__Data in this exercise__:
+++++

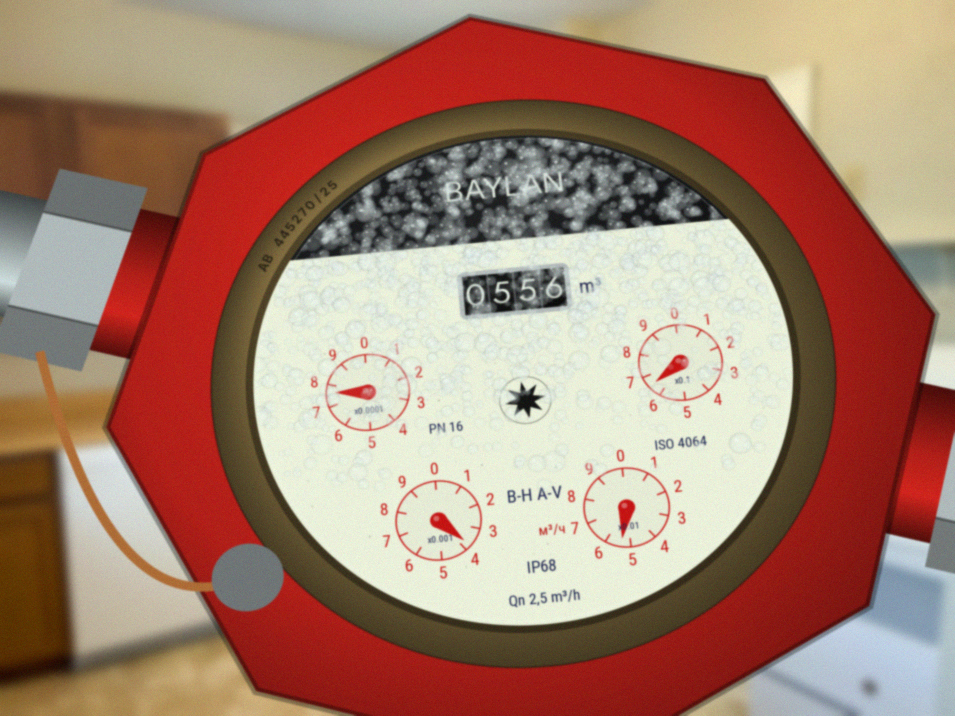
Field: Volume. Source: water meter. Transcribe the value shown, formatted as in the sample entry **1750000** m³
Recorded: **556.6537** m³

+++++

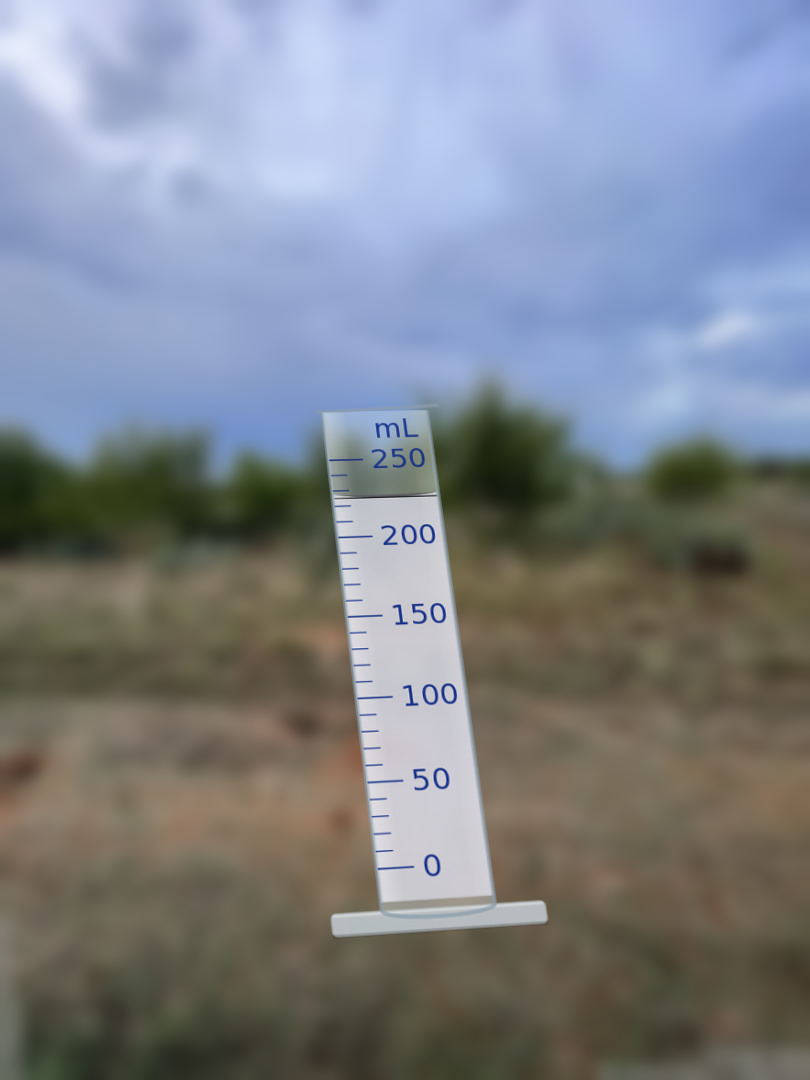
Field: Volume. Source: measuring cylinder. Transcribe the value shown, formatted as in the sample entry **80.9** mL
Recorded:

+++++

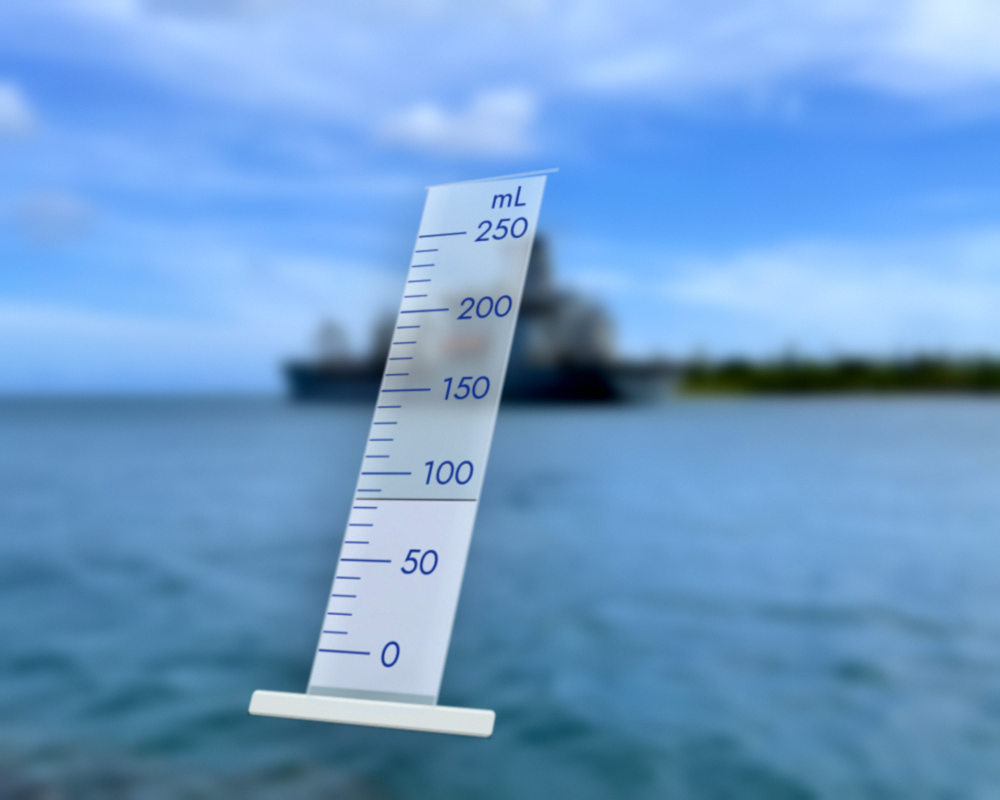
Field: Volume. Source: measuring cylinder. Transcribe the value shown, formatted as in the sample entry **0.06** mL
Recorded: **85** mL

+++++

__Instructions for the task__: Please convert the part of the rows that opens with the line containing "Field: Volume. Source: water" and closes with the line containing "Recorded: **556.6537** m³", both lines included, into a JSON list of strings, one string per line, leaving out blank lines.

__Result below__:
[
  "Field: Volume. Source: water meter. Transcribe the value shown, formatted as in the sample entry **1750000** m³",
  "Recorded: **556.6537** m³"
]